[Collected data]

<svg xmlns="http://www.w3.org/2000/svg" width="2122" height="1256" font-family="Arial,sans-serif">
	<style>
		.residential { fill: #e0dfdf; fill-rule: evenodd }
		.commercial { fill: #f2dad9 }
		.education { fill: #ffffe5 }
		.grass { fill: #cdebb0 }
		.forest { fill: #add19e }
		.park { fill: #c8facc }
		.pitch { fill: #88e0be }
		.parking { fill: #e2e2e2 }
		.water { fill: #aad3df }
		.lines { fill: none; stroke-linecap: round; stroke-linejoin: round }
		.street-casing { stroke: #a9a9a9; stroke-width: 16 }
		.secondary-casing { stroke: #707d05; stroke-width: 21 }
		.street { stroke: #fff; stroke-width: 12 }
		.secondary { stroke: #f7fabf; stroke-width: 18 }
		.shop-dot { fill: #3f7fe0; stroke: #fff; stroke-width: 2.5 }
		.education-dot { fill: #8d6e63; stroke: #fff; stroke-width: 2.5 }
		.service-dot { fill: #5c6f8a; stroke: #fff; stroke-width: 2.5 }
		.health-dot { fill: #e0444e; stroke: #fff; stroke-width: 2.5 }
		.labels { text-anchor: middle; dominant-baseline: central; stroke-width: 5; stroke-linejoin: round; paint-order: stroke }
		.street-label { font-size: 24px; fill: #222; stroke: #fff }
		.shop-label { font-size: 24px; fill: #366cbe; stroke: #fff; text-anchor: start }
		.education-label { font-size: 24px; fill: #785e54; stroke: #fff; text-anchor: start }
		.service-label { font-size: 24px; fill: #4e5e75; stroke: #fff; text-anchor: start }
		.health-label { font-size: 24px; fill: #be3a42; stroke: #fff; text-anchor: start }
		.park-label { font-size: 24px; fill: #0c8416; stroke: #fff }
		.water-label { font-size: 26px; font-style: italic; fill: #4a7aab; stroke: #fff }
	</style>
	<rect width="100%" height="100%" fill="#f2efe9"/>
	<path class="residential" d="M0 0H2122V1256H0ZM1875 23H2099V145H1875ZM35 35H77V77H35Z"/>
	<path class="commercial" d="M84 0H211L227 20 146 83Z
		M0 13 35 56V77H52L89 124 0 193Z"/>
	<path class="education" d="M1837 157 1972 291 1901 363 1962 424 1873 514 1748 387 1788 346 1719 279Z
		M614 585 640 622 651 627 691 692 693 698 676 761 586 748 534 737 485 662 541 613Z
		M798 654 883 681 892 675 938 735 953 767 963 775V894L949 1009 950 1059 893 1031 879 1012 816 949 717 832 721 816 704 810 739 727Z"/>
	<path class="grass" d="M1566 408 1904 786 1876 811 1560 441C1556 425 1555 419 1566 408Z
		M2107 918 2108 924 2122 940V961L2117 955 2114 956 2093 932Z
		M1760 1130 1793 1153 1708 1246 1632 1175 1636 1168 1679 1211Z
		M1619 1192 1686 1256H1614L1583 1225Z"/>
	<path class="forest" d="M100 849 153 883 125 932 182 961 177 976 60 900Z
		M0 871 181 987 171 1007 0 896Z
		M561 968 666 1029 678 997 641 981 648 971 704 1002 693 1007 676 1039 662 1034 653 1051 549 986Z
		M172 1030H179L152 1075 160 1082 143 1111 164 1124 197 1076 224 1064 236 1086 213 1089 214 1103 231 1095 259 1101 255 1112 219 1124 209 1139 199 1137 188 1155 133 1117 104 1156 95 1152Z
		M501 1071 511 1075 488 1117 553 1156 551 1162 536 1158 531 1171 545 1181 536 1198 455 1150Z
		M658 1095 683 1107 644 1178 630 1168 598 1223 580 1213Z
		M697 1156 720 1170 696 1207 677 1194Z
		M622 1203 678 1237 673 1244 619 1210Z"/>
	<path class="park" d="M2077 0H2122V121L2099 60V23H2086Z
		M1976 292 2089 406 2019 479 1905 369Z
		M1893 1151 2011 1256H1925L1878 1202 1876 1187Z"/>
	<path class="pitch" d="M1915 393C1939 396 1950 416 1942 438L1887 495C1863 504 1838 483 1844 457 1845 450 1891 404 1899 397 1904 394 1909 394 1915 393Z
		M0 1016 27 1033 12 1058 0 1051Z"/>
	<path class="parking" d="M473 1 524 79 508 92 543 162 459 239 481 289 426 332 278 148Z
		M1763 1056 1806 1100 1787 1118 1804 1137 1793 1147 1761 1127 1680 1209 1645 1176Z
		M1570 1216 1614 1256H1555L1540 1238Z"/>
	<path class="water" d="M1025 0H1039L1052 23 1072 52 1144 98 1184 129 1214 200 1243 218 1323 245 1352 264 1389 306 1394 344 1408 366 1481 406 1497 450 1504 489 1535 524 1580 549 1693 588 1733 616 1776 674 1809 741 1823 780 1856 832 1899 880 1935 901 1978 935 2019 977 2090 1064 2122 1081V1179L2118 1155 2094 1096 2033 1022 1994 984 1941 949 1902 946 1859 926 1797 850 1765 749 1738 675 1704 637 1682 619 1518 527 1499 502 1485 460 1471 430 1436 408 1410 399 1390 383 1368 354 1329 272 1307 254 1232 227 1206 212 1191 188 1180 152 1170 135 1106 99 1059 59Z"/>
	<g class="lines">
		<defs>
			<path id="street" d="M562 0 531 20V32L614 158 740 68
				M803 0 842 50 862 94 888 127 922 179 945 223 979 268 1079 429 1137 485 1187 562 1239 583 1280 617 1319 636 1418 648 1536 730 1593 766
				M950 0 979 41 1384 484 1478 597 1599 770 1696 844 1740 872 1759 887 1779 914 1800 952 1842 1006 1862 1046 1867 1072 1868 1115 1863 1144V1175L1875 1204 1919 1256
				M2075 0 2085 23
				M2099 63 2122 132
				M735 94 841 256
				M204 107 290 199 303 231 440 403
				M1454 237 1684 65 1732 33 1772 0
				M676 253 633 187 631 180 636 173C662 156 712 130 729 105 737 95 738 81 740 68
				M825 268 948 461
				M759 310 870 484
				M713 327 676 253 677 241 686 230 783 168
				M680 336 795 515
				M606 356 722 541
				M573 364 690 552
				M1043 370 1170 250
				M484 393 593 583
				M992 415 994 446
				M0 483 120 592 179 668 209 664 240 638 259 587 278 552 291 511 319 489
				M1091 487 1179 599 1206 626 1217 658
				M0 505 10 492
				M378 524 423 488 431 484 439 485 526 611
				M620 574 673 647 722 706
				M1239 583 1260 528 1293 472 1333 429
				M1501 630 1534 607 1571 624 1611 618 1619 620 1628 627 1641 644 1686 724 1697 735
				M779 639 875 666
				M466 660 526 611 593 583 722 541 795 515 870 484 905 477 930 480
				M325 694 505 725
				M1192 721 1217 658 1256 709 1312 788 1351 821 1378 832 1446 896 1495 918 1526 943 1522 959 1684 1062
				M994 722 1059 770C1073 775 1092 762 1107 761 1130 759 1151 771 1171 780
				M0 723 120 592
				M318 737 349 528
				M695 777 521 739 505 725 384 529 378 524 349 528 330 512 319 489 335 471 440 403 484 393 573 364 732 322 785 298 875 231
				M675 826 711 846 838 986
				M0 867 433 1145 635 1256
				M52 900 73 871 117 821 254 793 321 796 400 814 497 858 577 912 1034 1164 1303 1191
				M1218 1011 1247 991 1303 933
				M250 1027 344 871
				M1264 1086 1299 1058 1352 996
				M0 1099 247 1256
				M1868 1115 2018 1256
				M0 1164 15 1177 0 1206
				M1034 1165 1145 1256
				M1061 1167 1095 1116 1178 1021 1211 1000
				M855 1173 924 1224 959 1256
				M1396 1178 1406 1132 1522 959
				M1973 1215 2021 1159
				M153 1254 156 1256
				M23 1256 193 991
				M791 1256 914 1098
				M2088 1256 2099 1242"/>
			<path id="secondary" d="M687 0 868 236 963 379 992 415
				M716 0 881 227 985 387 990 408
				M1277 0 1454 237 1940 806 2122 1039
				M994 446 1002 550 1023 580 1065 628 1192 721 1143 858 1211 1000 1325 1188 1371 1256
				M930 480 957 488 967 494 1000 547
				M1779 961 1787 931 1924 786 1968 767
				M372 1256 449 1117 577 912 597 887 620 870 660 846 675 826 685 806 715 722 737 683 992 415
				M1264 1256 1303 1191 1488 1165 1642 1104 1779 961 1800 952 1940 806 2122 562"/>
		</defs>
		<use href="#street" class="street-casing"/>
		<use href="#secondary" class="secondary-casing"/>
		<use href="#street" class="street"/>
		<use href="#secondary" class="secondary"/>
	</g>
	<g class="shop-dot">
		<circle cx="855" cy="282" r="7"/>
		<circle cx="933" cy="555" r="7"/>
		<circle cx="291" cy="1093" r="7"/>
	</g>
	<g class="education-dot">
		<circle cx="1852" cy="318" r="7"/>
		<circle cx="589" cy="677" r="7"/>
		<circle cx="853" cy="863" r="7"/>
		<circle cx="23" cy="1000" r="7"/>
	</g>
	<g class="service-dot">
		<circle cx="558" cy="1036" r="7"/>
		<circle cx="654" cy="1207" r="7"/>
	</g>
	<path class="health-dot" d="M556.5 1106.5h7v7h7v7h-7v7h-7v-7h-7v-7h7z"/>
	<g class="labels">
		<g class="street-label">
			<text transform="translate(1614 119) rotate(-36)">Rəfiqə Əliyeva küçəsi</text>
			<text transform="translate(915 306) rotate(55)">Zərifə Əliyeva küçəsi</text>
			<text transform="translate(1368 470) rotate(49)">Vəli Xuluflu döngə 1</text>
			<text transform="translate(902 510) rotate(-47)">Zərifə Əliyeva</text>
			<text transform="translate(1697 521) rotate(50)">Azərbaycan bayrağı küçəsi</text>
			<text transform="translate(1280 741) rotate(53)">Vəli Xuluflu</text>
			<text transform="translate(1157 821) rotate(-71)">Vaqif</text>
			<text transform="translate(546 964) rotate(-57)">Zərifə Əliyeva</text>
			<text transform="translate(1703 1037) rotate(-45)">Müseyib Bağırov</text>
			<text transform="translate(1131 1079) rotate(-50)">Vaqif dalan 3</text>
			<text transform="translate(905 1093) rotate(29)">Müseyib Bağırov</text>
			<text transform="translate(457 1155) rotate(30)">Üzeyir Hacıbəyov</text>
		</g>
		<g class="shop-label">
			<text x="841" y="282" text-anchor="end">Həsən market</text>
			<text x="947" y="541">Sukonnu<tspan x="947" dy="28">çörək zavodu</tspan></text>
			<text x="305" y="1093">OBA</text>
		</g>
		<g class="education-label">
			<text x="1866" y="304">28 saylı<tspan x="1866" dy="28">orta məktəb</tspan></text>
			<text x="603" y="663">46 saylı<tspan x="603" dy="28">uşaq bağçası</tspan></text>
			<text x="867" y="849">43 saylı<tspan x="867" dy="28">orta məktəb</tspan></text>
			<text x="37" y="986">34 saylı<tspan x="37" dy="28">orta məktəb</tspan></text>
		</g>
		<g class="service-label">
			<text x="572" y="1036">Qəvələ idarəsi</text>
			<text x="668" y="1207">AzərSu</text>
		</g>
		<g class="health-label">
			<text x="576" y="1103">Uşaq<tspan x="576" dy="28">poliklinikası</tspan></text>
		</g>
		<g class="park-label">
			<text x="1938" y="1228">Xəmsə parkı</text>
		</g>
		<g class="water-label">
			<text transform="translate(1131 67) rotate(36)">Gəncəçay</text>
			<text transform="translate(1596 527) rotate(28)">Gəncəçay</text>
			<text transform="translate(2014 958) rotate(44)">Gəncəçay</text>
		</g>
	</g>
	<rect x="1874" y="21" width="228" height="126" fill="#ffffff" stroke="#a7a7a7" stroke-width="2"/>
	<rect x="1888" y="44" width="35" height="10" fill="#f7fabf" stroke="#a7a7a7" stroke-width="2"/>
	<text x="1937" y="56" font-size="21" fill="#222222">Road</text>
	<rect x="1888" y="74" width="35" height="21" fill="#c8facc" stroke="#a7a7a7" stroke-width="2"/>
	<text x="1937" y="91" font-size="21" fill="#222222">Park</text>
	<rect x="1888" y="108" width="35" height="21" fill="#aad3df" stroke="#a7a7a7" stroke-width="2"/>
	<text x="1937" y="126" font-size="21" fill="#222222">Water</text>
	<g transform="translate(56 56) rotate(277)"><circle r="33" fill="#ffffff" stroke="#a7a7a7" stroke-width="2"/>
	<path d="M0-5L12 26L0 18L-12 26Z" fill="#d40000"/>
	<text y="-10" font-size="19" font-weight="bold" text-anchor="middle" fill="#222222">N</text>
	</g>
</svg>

- ABOUT THIS EXERCISE -
Where a line above contains the word "lines", show that line.

- RESPONSE -
		.lines { fill: none; stroke-linecap: round; stroke-linejoin: round }
	<g class="lines">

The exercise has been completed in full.